### [DIRECTIONS]
Can you extract, word for word, the lines from the start of the rows through the line containing "bir kuruma ödünç vermeyi planladığını", including that line?

### [SUPPLIED RECORDS]
::::::::::

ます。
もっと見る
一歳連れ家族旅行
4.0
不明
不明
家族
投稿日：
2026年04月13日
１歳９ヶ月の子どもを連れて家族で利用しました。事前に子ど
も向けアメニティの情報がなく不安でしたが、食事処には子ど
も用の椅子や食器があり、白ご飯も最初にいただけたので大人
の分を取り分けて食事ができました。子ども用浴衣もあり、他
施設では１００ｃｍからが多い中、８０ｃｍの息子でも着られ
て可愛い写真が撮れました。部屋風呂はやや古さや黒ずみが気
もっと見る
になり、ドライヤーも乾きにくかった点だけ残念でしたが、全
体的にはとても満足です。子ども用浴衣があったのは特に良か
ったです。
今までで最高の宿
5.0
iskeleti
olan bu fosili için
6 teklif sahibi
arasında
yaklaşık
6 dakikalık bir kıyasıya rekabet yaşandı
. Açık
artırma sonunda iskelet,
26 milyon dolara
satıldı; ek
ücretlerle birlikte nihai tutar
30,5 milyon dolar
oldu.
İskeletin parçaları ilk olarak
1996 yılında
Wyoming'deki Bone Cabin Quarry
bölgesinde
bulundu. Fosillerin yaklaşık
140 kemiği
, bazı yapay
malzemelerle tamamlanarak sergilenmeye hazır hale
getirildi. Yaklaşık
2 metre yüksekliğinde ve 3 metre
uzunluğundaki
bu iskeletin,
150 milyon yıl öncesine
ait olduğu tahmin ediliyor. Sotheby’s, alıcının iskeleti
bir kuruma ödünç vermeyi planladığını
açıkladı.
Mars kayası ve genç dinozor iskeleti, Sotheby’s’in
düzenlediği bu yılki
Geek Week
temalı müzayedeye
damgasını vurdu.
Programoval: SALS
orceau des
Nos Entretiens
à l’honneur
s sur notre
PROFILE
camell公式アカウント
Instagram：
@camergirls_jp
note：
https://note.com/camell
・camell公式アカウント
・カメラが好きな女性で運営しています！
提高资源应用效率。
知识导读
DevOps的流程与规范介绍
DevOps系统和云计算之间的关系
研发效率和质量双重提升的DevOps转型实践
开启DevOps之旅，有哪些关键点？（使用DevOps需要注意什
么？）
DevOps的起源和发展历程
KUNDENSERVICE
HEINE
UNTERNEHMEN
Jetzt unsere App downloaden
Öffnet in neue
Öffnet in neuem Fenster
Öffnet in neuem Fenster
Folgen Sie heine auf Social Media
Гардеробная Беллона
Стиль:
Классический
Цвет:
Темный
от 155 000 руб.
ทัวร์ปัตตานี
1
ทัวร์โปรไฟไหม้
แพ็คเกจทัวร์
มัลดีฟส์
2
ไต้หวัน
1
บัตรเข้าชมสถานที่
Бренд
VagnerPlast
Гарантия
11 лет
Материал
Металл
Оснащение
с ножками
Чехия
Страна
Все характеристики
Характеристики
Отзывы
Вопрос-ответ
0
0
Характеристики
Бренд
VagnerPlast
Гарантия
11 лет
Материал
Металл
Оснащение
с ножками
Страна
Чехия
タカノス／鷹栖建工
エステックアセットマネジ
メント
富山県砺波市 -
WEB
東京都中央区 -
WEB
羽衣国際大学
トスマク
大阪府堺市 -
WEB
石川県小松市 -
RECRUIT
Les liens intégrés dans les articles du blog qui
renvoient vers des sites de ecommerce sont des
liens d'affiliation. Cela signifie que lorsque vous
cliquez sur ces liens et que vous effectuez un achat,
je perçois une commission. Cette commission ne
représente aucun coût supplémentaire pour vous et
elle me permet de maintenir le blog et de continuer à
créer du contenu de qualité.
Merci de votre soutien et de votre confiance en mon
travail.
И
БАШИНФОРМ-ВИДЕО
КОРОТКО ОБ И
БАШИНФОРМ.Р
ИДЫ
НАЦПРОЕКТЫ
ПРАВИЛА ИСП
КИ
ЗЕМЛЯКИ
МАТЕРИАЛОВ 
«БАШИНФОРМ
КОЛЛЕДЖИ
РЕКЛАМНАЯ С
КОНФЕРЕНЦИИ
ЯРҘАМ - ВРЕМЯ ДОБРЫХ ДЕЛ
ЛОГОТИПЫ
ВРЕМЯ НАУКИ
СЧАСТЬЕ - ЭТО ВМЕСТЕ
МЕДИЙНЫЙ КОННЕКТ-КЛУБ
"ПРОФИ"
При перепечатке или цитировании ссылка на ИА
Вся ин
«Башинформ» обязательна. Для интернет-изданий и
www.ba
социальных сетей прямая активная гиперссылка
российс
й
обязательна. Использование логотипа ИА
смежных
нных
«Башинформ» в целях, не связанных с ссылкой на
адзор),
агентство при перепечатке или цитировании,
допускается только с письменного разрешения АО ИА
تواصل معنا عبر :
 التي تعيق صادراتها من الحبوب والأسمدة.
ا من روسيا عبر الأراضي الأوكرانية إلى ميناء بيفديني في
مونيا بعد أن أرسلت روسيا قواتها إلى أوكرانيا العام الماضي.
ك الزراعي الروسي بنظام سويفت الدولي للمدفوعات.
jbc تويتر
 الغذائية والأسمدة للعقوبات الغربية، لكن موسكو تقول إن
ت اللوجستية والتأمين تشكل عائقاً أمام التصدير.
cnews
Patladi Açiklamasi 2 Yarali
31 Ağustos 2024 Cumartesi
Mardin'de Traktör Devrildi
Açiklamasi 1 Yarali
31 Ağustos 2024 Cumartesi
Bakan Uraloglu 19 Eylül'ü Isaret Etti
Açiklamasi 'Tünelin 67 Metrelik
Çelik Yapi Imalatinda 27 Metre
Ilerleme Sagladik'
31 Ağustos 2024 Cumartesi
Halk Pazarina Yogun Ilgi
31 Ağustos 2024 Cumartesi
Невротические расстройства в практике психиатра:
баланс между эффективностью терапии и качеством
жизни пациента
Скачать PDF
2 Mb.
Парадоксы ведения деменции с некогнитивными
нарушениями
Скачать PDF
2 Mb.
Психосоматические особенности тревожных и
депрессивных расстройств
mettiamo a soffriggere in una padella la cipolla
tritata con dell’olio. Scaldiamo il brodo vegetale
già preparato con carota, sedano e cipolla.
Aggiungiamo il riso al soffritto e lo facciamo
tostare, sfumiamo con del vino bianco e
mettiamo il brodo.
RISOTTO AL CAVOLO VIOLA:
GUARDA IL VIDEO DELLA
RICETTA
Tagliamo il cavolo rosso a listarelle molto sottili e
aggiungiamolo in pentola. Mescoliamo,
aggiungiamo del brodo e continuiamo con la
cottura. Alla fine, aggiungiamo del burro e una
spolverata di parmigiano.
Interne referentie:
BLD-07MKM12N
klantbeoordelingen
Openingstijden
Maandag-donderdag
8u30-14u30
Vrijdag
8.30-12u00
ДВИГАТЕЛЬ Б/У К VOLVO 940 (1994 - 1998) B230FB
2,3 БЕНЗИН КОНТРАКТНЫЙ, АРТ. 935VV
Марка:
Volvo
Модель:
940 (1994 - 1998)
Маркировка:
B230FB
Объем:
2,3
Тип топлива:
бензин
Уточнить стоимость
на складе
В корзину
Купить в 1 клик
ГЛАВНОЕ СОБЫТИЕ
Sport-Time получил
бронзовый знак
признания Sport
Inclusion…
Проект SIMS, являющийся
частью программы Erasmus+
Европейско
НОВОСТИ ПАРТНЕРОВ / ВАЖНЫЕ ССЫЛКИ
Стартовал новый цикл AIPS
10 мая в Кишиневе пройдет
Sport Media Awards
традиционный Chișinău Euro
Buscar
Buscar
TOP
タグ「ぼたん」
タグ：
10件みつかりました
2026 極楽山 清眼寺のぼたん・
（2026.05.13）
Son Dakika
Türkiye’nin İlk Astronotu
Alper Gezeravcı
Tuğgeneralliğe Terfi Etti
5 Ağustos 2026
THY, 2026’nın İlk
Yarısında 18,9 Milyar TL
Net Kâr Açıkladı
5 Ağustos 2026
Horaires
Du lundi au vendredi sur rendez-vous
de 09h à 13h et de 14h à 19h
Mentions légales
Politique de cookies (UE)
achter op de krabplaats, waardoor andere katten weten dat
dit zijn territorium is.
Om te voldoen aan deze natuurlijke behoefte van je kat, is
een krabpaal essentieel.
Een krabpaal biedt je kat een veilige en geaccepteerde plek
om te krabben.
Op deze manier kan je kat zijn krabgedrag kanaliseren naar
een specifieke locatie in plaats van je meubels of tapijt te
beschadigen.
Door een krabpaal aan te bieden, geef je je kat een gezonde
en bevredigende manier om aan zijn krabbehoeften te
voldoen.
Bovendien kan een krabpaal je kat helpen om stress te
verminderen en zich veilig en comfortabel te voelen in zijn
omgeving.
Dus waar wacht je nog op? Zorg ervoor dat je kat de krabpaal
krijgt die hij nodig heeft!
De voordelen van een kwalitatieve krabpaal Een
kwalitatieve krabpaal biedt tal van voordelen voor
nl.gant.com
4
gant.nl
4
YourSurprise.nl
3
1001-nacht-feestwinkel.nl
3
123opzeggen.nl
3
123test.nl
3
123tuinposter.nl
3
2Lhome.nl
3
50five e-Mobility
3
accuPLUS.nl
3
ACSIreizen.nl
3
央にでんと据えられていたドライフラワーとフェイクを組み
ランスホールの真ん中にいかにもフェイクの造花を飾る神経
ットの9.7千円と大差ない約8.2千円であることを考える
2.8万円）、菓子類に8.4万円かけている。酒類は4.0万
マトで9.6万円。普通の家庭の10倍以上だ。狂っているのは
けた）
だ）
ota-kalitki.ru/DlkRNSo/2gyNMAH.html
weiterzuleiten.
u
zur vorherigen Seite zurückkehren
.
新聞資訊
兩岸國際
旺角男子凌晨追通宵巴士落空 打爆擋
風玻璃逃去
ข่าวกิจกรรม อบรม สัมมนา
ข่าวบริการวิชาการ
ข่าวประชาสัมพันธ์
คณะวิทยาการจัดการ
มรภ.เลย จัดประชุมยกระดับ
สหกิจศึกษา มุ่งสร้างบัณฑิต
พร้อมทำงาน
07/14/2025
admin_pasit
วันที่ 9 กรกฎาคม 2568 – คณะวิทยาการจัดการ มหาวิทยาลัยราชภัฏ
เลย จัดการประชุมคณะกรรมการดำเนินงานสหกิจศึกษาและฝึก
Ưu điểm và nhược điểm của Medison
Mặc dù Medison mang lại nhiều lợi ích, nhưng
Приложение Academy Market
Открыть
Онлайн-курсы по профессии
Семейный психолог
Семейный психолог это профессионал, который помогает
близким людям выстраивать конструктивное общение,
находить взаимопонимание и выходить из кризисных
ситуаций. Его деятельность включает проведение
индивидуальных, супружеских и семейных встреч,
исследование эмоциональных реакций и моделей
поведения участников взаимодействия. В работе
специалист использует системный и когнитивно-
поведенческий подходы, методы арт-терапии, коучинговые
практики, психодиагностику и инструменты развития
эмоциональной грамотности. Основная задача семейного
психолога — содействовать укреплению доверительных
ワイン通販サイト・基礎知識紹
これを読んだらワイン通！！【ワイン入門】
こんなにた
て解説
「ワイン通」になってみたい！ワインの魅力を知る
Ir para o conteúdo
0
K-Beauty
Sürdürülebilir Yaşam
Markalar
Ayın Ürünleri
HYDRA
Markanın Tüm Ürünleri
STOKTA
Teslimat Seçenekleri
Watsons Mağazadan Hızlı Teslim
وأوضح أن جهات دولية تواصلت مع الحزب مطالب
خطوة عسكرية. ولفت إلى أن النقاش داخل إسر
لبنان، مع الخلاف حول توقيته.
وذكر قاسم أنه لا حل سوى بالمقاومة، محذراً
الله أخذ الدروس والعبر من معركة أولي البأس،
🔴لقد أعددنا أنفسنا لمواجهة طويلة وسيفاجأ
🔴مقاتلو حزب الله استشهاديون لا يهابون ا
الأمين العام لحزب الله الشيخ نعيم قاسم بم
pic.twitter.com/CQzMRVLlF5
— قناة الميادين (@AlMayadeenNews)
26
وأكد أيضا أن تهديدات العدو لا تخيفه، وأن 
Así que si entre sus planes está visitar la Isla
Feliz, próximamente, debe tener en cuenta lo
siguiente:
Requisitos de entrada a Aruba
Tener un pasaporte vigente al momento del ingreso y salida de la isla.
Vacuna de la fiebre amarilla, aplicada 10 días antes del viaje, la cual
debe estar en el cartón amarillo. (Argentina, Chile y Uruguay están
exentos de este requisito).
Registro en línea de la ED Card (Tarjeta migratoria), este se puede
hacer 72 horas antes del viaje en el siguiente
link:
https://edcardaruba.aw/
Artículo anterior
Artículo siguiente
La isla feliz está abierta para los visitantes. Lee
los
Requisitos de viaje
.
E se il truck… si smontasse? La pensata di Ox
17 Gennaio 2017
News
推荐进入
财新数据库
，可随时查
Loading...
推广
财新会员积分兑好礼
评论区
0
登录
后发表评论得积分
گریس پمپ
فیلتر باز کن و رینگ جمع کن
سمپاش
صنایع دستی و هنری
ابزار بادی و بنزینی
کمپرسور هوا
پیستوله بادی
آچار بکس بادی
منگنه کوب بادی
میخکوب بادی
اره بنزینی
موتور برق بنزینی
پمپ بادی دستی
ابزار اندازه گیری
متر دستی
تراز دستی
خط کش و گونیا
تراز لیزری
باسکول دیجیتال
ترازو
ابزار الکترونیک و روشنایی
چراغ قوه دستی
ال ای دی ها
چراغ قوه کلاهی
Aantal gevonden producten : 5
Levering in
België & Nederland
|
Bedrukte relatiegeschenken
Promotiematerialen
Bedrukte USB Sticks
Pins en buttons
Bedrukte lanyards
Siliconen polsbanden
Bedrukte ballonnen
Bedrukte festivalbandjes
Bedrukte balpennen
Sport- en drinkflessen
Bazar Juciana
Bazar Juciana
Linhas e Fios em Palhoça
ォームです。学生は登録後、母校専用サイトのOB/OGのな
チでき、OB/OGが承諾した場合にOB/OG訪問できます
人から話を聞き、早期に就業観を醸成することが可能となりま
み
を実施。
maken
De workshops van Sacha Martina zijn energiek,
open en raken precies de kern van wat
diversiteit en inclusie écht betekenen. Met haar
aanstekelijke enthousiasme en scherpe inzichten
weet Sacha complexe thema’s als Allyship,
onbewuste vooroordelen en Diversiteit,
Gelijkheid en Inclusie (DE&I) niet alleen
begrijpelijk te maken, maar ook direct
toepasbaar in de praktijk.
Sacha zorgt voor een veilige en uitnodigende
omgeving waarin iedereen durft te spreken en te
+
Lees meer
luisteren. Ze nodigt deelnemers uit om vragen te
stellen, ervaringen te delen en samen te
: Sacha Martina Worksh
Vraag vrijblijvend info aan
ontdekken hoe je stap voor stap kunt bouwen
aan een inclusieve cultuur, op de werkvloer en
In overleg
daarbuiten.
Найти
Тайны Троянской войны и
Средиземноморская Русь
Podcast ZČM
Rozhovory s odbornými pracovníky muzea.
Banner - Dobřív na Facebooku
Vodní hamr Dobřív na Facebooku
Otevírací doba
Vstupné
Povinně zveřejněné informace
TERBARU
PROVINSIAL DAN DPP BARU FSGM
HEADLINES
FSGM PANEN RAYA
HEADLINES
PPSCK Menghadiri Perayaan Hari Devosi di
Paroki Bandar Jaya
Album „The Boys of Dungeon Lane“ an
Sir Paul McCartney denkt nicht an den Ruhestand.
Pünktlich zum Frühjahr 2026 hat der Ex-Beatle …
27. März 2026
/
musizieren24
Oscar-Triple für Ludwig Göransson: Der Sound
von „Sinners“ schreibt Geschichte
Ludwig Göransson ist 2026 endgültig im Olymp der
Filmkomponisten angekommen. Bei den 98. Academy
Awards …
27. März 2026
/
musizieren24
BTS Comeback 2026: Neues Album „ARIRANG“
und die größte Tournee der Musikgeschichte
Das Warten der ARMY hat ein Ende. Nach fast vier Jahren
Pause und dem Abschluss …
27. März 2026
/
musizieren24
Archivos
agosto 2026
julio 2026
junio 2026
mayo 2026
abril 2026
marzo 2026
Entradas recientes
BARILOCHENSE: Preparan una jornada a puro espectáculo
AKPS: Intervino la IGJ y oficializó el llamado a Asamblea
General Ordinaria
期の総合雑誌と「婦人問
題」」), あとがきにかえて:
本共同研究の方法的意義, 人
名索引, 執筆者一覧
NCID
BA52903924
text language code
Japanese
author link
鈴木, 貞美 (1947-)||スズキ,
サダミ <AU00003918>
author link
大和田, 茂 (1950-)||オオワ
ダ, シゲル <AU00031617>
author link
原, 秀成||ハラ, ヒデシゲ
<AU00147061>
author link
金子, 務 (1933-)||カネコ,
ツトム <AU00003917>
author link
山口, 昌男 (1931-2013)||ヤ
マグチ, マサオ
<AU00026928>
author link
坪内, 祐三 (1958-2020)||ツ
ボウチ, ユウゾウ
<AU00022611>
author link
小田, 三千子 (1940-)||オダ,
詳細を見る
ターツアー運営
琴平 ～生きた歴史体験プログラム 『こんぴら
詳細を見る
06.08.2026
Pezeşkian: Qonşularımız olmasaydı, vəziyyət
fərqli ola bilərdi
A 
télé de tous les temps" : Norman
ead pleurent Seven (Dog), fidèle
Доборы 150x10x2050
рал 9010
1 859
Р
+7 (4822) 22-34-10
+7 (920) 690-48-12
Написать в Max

::::::::::

### [RESULT]
ます。
もっと見る
一歳連れ家族旅行
4.0
不明
不明
家族
投稿日：
2026年04月13日
１歳９ヶ月の子どもを連れて家族で利用しました。事前に子ど
も向けアメニティの情報がなく不安でしたが、食事処には子ど
も用の椅子や食器があり、白ご飯も最初にいただけたので大人
の分を取り分けて食事ができました。子ども用浴衣もあり、他
施設では１００ｃｍからが多い中、８０ｃｍの息子でも着られ
て可愛い写真が撮れました。部屋風呂はやや古さや黒ずみが気
もっと見る
になり、ドライヤーも乾きにくかった点だけ残念でしたが、全
体的にはとても満足です。子ども用浴衣があったのは特に良か
ったです。
今までで最高の宿
5.0
iskeleti
olan bu fosili için
6 teklif sahibi
arasında
yaklaşık
6 dakikalık bir kıyasıya rekabet yaşandı
. Açık
artırma sonunda iskelet,
26 milyon dolara
satıldı; ek
ücretlerle birlikte nihai tutar
30,5 milyon dolar
oldu.
İskeletin parçaları ilk olarak
1996 yılında
Wyoming'deki Bone Cabin Quarry
bölgesinde
bulundu. Fosillerin yaklaşık
140 kemiği
, bazı yapay
malzemelerle tamamlanarak sergilenmeye hazır hale
getirildi. Yaklaşık
2 metre yüksekliğinde ve 3 metre
uzunluğundaki
bu iskeletin,
150 milyon yıl öncesine
ait olduğu tahmin ediliyor. Sotheby’s, alıcının iskeleti
bir kuruma ödünç vermeyi planladığını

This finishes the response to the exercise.